TO BE DONE.
1: Reproduce the passage of the article on the European Central Bank that runs from "Those remarks come" up to and including "tightening financial conditions.".
2: List every passage that the article on the European Central Bank encloses in quotation marks.

(Bloomberg) -- European Central Bank policy makers considered removing a pledge to increase their bond-buying program if needed when they met last month.
As the likelihood of calls for unconventional policy measures to be stepped up had “clearly diminished,” the Governing Council discussed removing the easing biases in their policy communication, an account of the June 7-8 meeting showed. While they ultimately opted only to change the wording on interest rates, “it was argued that the improved economic environment with vanishing tail risks, in principle, suggested also revisiting the easing bias with respect to the asset-purchase program.”
The account highlighted how nervous decision-makers are about the outlook for the post-crisis recovery as they edge cautiously toward the day they start unwinding their extraordinary measures. Governors considered the combination of a downward revision to the inflation outlook and an upward revision to growth as “puzzling,” considering that a closing output gap should push wages and prices higher.
“It was cautioned that even small and incremental changes in the communication could be misperceived as signaling a more fundamental change in policy direction” that leads to an unwarranted tightening in financial conditions, the account showed. “While there were valid reasons at this juncture to retain the APP easing bias, it was noted that, as the economic expansion proceeded and if confidence in the inflation outlook improved further, the case for retaining the bias could be reviewed.”
Chief Economist Peter Praet, who presented the economic outlook at the meeting, reiterated his call for caution when he spoke in Paris earlier on Thursday, saying that further patience is required for the ECB to accomplish its mission.
Steady Hand
“Maintaining a steady hand continues to be crucial to fostering a durable convergence of inflation toward our monetary policy aim,” he said.
Those remarks come after President Mario Draghi sent the euro and bond yields soaring last week with an apparent shift in his so-far dovish tone. He said that reflationary pressures in the euro-area economy may create room to pull back on stimulus without tightening financial conditions.

DATA SEGMENT.

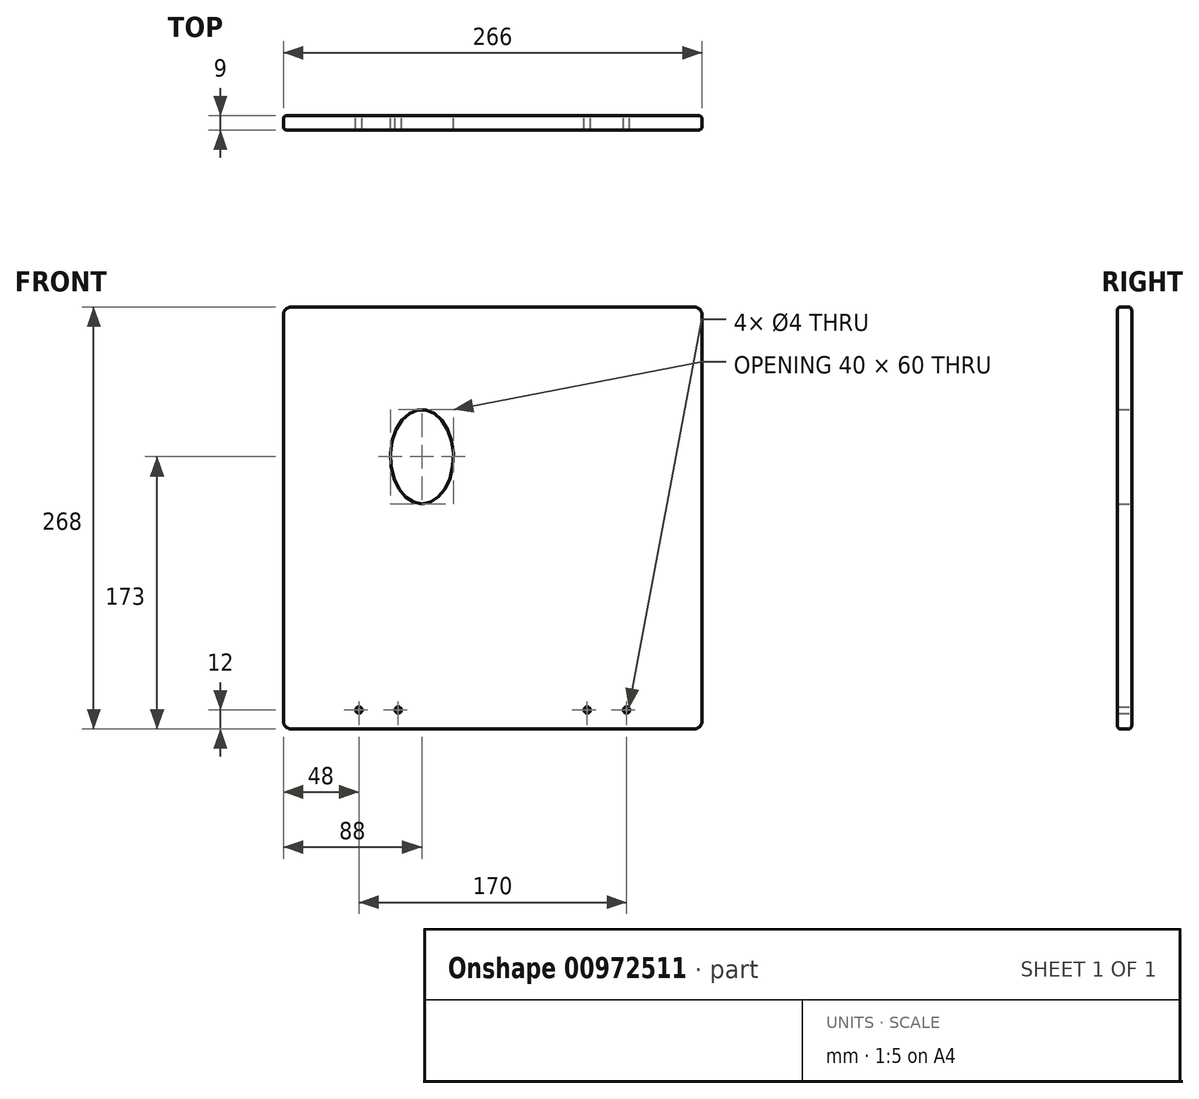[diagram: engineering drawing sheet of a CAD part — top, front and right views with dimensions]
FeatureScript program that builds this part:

WORKED SOLUTIONS.
1:
Those remarks come after President Mario Draghi sent the euro and bond yields soaring last week with an apparent shift in his so-far dovish tone. He said that reflationary pressures in the euro-area economy may create room to pull back on stimulus without tightening financial conditions.

2:
- clearly diminished
- it was argued that the improved economic environment with vanishing tail risks, in principle, suggested also revisiting the easing bias with respect to the asset-purchase program.
- puzzling
- It was cautioned that even small and incremental changes in the communication could be misperceived as signaling a more fundamental change in policy direction
- While there were valid reasons at this juncture to retain the APP easing bias, it was noted that, as the economic expansion proceeded and if confidence in the inflation outlook improved further, the case for retaining the bias could be reviewed.
- Maintaining a steady hand continues to be crucial to fostering a durable convergence of inflation toward our monetary policy aim,